- Le rover martien chinois Zhurong avait été mis en hibernation il y a plus d’un an
- Il devait être réveillé en décembre, mais l’opération n’a jamais permis de reprendre contact avec le robot
- La Chine vient enfin d’officialiser la perte du véhicule
La conquête spatiale, ce n’est pas toujours que des succès. La Chine vient de reconnaître officiellement la perte de son rover Zhurong sur Mars. Le rover, premier du genre pour le pays, avait été mis en hibernation l’année dernière pour survivre à l’hiver sur la planète rouge. Une saison marquée par des tempêtes de poussière qui menacent d’occulter les panneaux solaires du véhicule, sa principale source d’énergie.
Et, hélas, c’est justement ce qui a eu raison du robot. Selon l’agence spatiale chinoise : “nous sommes sans communication avec le rover depuis qu’il est entré en hibernation”, explique l’agence CNSA dans un communiqué de presse officiel. Et d’ajouter qu’un tas de poussière a vraisemblablement bloqué la lumière nécessaire aux panneaux solaires pour charger les batteries du robot explorateur via la lumière du soleil.

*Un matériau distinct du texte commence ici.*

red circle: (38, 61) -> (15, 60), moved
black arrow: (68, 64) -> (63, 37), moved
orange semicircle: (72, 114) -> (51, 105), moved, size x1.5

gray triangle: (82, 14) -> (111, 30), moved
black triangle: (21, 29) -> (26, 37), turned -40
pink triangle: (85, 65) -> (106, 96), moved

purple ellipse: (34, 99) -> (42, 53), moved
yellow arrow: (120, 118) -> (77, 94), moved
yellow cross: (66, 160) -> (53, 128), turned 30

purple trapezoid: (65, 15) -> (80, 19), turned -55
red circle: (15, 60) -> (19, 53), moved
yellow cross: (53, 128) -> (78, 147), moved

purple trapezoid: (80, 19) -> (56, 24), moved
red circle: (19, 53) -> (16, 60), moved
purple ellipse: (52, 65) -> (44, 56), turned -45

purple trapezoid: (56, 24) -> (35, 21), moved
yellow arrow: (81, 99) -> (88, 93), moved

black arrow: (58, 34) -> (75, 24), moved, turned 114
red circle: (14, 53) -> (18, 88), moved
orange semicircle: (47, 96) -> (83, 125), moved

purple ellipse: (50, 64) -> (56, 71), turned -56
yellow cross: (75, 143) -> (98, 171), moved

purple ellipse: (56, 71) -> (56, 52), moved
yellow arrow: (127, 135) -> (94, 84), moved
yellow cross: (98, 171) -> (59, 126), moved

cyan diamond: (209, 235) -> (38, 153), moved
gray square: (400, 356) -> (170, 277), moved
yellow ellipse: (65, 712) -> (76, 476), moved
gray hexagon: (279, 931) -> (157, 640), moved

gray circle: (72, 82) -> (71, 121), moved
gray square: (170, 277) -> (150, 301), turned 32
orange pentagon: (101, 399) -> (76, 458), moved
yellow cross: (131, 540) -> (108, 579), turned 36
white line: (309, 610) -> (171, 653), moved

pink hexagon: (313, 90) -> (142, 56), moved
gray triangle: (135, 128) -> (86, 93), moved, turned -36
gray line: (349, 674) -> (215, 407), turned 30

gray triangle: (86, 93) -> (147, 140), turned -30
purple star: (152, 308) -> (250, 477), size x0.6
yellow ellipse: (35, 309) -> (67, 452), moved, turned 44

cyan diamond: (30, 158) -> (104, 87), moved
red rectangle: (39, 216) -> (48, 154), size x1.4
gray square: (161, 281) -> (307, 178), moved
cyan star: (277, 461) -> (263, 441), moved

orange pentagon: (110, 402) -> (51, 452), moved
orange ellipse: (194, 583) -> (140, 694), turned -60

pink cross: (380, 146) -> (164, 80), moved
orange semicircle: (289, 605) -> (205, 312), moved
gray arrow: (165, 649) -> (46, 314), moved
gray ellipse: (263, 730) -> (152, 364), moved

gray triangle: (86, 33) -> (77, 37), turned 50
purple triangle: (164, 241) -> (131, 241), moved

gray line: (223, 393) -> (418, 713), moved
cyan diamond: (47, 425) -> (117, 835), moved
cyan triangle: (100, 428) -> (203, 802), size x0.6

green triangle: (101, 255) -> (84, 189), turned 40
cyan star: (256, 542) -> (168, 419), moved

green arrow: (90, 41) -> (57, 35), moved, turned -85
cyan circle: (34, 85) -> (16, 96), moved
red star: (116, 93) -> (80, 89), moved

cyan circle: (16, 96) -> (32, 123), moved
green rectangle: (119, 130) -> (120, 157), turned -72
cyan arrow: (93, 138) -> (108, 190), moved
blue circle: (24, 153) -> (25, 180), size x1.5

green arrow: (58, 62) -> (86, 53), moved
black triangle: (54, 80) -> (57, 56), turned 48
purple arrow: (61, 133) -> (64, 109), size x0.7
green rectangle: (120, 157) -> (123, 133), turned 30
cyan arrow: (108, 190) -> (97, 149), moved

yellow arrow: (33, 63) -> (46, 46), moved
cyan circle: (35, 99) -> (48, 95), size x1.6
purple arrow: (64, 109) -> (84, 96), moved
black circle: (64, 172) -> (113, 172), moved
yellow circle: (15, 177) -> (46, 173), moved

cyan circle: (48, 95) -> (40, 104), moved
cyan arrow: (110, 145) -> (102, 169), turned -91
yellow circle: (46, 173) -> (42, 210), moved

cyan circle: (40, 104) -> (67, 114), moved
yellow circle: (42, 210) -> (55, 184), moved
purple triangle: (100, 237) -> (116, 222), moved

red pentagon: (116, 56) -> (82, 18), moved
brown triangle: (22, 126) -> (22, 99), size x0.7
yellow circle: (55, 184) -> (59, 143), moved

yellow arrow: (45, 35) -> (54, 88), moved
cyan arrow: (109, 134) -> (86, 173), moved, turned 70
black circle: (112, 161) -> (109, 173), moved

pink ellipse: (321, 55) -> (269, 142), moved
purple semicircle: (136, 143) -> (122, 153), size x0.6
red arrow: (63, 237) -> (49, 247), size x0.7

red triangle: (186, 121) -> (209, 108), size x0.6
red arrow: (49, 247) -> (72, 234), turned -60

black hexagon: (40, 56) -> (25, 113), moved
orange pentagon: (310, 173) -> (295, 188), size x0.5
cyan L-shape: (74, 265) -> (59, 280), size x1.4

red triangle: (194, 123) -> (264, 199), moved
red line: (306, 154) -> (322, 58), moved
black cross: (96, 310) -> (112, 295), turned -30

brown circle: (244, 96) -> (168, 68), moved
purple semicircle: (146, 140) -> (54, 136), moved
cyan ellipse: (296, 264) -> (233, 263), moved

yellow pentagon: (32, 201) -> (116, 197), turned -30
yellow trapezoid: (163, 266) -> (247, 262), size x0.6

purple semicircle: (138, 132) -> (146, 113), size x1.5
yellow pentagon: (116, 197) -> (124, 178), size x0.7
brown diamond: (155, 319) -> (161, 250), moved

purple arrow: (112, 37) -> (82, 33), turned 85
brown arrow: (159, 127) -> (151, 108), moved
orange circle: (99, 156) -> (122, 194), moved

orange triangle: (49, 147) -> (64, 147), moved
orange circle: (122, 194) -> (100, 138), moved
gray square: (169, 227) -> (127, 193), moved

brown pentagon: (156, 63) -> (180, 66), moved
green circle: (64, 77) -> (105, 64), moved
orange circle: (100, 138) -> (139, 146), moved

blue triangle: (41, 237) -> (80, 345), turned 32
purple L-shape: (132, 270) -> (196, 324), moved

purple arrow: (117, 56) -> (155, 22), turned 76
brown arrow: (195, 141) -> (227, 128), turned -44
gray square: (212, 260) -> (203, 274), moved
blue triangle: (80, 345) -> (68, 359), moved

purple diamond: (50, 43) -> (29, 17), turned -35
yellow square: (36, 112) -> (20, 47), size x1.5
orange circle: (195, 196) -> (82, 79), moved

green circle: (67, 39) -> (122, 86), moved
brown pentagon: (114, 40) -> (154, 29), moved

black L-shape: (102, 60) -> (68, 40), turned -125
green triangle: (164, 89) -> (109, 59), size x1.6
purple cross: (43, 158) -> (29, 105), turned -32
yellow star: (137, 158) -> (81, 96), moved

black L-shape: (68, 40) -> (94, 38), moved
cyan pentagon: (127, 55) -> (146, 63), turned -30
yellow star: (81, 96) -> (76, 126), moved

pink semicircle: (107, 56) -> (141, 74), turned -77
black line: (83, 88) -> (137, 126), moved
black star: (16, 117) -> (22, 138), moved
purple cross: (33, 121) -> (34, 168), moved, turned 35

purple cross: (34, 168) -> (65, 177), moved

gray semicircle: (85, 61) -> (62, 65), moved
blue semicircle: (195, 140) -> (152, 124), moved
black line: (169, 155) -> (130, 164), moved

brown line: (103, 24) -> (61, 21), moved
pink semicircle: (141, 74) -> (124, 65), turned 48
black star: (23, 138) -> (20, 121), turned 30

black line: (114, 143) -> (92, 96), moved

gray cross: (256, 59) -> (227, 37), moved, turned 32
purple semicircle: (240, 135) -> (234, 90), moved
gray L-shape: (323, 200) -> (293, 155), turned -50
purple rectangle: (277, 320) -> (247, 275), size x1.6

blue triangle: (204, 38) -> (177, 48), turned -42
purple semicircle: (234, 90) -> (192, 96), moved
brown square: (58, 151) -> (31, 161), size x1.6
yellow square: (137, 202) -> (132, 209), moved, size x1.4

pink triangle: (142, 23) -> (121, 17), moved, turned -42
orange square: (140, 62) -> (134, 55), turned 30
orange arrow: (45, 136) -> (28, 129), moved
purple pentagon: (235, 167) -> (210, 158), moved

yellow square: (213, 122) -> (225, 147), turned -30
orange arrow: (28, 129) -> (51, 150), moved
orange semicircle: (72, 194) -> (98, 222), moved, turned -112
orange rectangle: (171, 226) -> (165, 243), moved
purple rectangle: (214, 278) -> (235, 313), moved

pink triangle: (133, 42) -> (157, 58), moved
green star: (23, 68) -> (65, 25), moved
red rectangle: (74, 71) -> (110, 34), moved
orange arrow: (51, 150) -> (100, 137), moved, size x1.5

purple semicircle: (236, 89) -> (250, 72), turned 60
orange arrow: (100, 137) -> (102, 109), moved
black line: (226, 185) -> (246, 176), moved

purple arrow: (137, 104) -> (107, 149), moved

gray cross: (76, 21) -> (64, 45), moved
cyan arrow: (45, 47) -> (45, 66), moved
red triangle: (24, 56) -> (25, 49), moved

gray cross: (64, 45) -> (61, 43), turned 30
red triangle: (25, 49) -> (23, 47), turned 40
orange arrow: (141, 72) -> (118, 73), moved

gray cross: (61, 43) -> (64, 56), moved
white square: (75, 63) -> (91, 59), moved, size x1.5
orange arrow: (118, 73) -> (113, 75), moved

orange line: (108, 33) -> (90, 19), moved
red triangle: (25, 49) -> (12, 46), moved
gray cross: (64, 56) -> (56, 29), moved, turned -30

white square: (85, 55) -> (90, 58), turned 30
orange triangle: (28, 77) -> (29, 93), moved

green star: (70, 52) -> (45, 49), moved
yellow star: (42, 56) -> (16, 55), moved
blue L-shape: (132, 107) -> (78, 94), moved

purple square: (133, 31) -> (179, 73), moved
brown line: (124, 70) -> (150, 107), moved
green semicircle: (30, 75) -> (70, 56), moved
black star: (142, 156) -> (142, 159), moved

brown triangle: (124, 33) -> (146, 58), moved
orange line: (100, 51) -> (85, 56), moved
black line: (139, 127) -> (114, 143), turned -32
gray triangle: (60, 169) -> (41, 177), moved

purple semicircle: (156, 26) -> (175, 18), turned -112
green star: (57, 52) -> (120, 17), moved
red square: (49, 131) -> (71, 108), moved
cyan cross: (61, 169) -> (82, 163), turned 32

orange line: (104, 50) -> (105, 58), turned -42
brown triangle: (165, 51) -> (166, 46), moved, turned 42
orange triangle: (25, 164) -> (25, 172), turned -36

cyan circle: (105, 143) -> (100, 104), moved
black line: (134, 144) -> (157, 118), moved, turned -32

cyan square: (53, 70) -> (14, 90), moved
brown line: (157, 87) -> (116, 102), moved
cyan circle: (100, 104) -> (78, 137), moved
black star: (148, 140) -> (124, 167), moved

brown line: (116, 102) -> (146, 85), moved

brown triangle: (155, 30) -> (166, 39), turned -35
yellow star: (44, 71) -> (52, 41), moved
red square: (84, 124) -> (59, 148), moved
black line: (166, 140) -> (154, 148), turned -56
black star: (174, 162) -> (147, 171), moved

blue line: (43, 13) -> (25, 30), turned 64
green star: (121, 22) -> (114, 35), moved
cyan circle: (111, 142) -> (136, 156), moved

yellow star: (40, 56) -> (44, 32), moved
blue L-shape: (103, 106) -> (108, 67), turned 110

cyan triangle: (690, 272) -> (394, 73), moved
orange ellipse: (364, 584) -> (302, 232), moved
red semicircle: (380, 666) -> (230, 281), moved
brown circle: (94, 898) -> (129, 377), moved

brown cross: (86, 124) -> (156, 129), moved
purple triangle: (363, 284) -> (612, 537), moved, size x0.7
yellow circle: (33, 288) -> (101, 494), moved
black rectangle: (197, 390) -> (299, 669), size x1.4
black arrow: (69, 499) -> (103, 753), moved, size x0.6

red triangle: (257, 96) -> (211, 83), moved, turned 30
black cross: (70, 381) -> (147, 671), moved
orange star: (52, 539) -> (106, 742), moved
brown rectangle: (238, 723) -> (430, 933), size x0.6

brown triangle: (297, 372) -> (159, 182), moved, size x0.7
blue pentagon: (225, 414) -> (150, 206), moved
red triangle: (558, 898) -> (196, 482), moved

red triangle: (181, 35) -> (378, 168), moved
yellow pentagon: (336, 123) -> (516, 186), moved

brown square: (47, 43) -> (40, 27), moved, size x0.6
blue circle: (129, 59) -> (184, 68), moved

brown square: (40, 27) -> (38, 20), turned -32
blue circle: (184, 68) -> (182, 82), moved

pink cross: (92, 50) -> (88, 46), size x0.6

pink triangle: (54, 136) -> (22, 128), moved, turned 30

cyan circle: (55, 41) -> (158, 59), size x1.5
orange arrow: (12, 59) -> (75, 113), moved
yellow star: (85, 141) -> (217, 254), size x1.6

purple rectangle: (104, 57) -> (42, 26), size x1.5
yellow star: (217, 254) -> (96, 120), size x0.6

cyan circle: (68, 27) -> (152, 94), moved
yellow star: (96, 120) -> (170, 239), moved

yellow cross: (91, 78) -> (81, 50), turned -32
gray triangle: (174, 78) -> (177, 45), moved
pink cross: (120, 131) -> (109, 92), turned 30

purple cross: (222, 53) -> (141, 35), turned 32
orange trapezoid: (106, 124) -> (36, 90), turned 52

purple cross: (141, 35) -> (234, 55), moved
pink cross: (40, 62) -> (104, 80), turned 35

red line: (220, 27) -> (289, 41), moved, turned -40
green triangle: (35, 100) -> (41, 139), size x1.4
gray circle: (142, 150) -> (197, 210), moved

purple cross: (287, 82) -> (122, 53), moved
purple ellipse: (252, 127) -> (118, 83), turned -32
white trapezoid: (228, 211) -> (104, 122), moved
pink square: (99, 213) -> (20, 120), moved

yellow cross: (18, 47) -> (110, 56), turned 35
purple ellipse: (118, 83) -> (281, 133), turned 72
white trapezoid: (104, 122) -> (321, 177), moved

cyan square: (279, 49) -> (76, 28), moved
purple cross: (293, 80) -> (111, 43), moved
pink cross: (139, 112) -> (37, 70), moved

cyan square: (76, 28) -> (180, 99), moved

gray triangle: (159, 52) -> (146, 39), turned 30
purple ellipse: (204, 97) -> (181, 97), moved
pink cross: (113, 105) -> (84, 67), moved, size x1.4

La Chine officialise la perte de son premier rover martien
Un problème courant pour ce genre de missions et qui conduit régulièrement d’autres missions à leur fin définitive. L’année dernière la Nasa a ainsi perdu le contact avec le lander Insight pour des raisons semblables. La Chine a toutefois pris son temps avant de confirmer cela. Les premiers signes que la mission chinoise était en péril ont commencé à fuiter vers le mois de janvier.
La Nasa avait alors réussi à retrouver le rover et avait pris quelques images via le Mars Reconnaissance Orbiter confirmant que le robot restait depuis immobile. L’agence spatiale chinoise officialise rarement ses échecs lorsqu’ils se produisent. Le pays communiste préfère souvent attendre le moment le plus opportun pour elle. Après tout les technologies spatiales sont les plus en pointe – et recoupent le domaine militaire.
De facto le problème de la poussière sur les panneaux solaires de tout ce qui est envoyé à la surface de Mars est connu depuis longtemps. Et c’est même pour cela que la Nasa a opté depuis quelques missions pour des sources d’énergie différentes sur ce monde distant. Le rover Curiosity, toujours en activité, par exemple, embarque un RTG.
Il s’agit d’un générateur thermoélectrique basé sur un radioisotope. Autrement dit, un petit réacteur (ou plutôt batterie) nucléaire. Celui-ci, développé par Rocketdyne et Teledyne Energy Systems est conçu pour produire 110 Watts de puissance électrique et 2000 Watts de puissance thermique au début de la mission.
Ce type de batterie nucléaire produit ainsi en moyenne 2,5 kWh d’énergie chaque jour, ce qui est bien davantage que les panneaux solaires qui équipaient les premières missions. L’ensemble fonctionne grâce à quelques 4,8 kg de dioxyde de plutonium.